Verdict: a lovely way to browse and share your collection at home, best treated as a supplement rather than your main tool.
Also on the radar
A few newer names that didn't get full profiles but are worth knowing. VinylBox is a tidy Discogs-syncing app for iPhone, iPad and Mac with Smart Folders and Marketplace listing management, on a small subscription. Analog is a Discogs-syncing app focused on listening sessions - it turns your collection into what-to-play-next suggestions. Waxly is less a collection manager than a Discogs Marketplace alternative, with swipe-based digging through records for sale. And for the self-hosting crowd, DVinyl lets you run a private, local catalogue built on Discogs metadata. All young, all worth a look if their angle matches yours.
How to actually choose
Ignore feature lists and answer three questions.
Where does your data live? If Discogs is your canonical collection, a client like Spinstack or Discographic keeps everything in one place. If you'd rather own your data independently - with Discogs as an import source, not a dependency - Groovv, CLZ or MusicBuddy fit better.
What do you do most often? Checking what you own while digging in a shop favours anything with offline access and fast scanning. Logging listens favours Spinstack or Groovv. Researching pressings and prices favours Discogs itself. Selling favours Record Scanner.
Subscription or one-time? Genuine philosophical divide among collectors, so here's the three-year maths in USD: Spinstack $9.99 total, Discographic $9.99, MusicBuddy one unlock, Groovv $29.99 on the lifetime tier (or about $39 on annual), CLZ about $60, Record Scanner about $90, Discogs free throughout.
One-time purchases are cheaper over any horizon - no argument there. The honest trade-off is what funds year three. A one-time-purchase app pays for ongoing development from new customers only, which works while the app is growing and gets harder once everyone who wants it has bought it. A subscription funds the servers your sync, scanning and analytics run on from the people using them, but has to keep earning its fee. Both models have killed good apps. Pick the one whose risk you're comfortable with, not the one whose marketing you read last.
Most collectors end up running two apps: Discogs for the database and marketplace, plus one of the above for actually living with the collection. That's not a failure of any single app - it's just where the market is in 2026.
Frequently Asked Questions
Is there a better app than Discogs for managing a vinyl collection?
For the database and marketplace, no - Discogs is irreplaceable. For day-to-day collection management on your phone, most collectors find a dedicated app (Groovv, Spinstack, Discographic or CLZ, depending on platform and preference) a significant step up from the official Discogs app.
What's the best vinyl collection app for Android?
The options thin out fast on Android - Spinstack, Discographic, MusicBuddy, VinylBox and Analog are all Apple-only. That leaves Discogs (the database, with its app caveats), CLZ Music (a generalist cataloguer), Record Scanner (selling-focused) and Groovv, which is the only vinyl-specific collection app on this list built for Android as a first-class platform. I built Groovv, so weight that accordingly - but it's also just what the field looks like.
What's the best free option?
Discogs, with unlimited collection size at no cost - you're just accepting the app experience. Among the alternatives, Groovv's free tier (100 records) and MusicBuddy's (50 albums) are enough to properly evaluate before paying.
Can these apps tell me what my records are worth?

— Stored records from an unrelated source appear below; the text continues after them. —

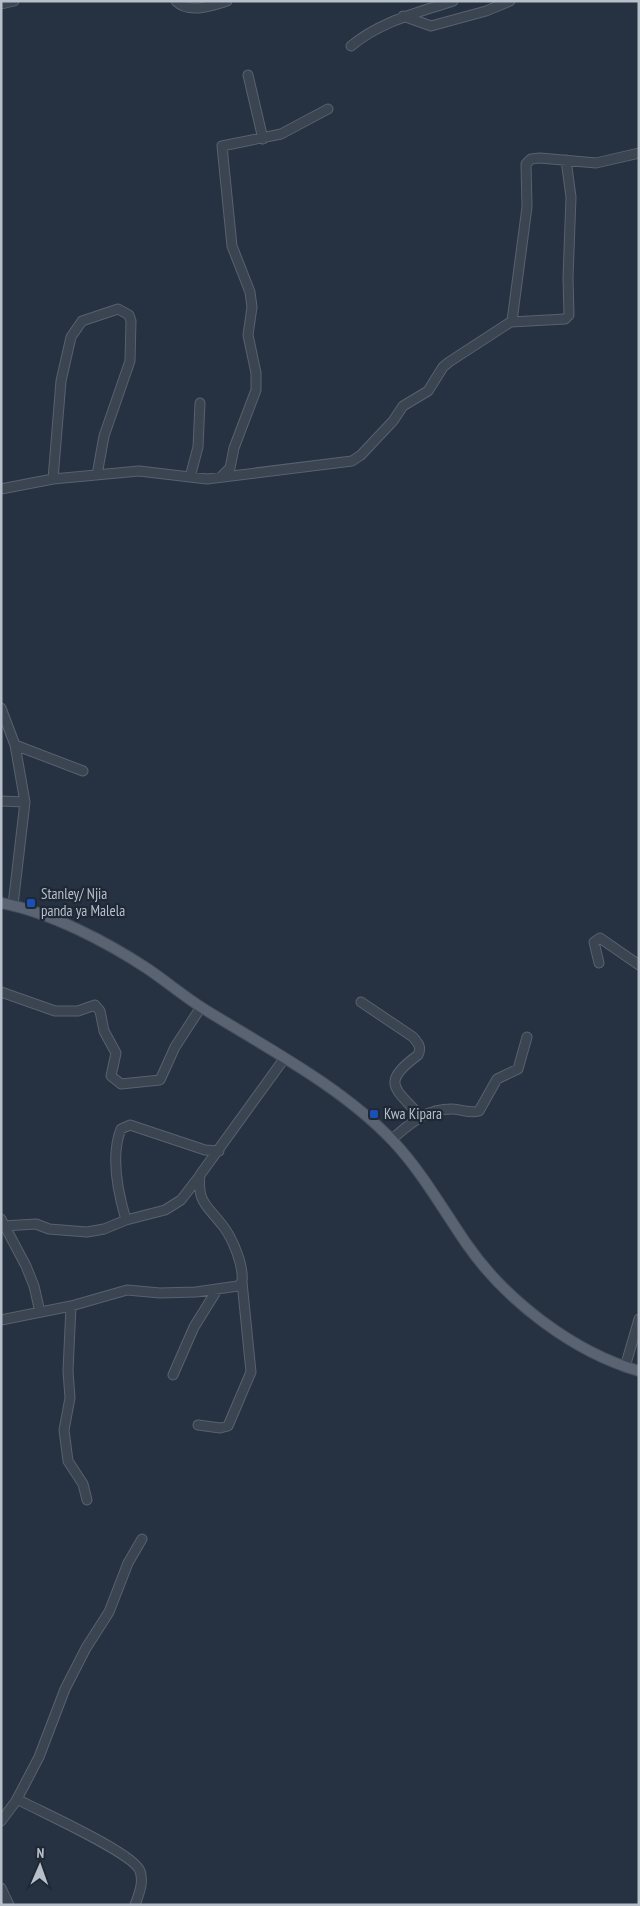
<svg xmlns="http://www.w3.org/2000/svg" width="640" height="1906" viewBox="0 0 640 1906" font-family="'PT Sans Narrow',sans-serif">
  <rect width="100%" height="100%" fill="#263241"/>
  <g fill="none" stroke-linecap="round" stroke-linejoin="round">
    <defs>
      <path id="minor" d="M176,1C189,14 211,6 227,1
        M1,4L14,1
        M403,16L431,26L486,11L510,1
        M351,46C381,21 417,13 453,1
        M248,75L263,139
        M511,322L565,319L569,315L568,278L571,197L566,160
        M190,477L198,447L200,403
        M221,477L230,468L234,448L256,390V373L248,335L252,307L250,292L232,246L222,146L281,134L328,109
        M53,479L61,381L71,337L82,321L118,309L129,315L131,321L130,361L104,436L97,475
        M1,489L53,479L139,471L207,479L352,461L361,455L393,421L403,406L428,391L443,367L449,362L512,321L527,207L526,164L531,159L540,158L596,163L639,153
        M1,708L15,745L25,802L13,905
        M15,745L83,771
        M1,801L25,802
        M599,963L594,942L600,938L639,965
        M1,992L55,1011H78L95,1005L100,1011L104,1031L116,1053L111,1076L121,1084L160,1080L175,1047L201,1007
        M361,1002L413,1037C418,1043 422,1047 418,1055C379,1084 396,1088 420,1116
        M392,1139C411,1123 425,1109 452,1109C462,1109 469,1114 479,1111L497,1079L518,1069L527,1037
        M1,1219L26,1266L34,1286L40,1312
        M126,1220C118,1193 110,1156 121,1129L130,1125L205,1150L219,1151
        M3,1226L36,1224L49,1229L87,1232L104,1229L126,1220L165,1210L181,1200L198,1178
        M71,1306L68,1371L70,1398L64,1430L68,1461L83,1484L87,1500
        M1,1320L71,1306L127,1290L160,1293L196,1292L238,1286L242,1282C244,1266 233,1239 223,1226C208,1206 197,1203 200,1175L284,1059
        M625,1367L639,1319
        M173,1375L194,1327L217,1290
        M198,1425L220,1428L228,1426L251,1372L242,1282
        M17,1799C39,1811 134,1853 140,1871C144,1882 139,1894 135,1905
        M1,1821L16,1801L39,1757L65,1689L86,1648L109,1612L128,1563L142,1539
        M1,1888L9,1905"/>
      <path id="major" d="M1,903C50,912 107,942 148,969C167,982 185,997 204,1009C267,1048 342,1087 393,1141C422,1172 442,1208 466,1243C505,1300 573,1352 639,1371"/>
    </defs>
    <use href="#minor" stroke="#58626e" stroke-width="11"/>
    <use href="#major" stroke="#444d5a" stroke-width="12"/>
    <use href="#minor" stroke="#3b4451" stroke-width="9"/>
    <use href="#major" stroke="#596371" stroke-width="10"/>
  </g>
  <g fill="#1a4fb4" stroke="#1f2936" stroke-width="2">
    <rect x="26" y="898" width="10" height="10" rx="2.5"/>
    <rect x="369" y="1109" width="10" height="10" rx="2.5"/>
  </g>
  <g text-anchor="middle" stroke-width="4.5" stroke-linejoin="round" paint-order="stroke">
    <g font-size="15" fill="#b7bfcb" stroke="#1f2936" text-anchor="start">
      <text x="41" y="899">Stanley/ Njia<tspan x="41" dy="17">panda ya Malela</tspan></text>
      <text x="384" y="1119">Kwa Kipara</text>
    </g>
  </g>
  <rect width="640" height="1906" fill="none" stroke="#b7bfcb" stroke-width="5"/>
  <g transform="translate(40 1866) rotate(2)" stroke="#1f2936" stroke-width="4" paint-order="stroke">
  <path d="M0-4L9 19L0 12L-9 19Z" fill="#b7bfcb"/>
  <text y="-8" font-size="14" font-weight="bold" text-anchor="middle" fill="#b7bfcb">N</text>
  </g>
</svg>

Only Discogs values are based on actual sales history. Record Scanner estimates market prices with mixed accuracy, and Groovv calculates an estimate from your purchase price and condition grade. For a real number on a specific pressing, check Discogs sales history directly.
Do I still need a Discogs account?
Almost certainly yes. Spinstack, Discographic and Waxlog require one; Groovv and CLZ work without one but import from it. And it remains the only place to buy and sell at scale.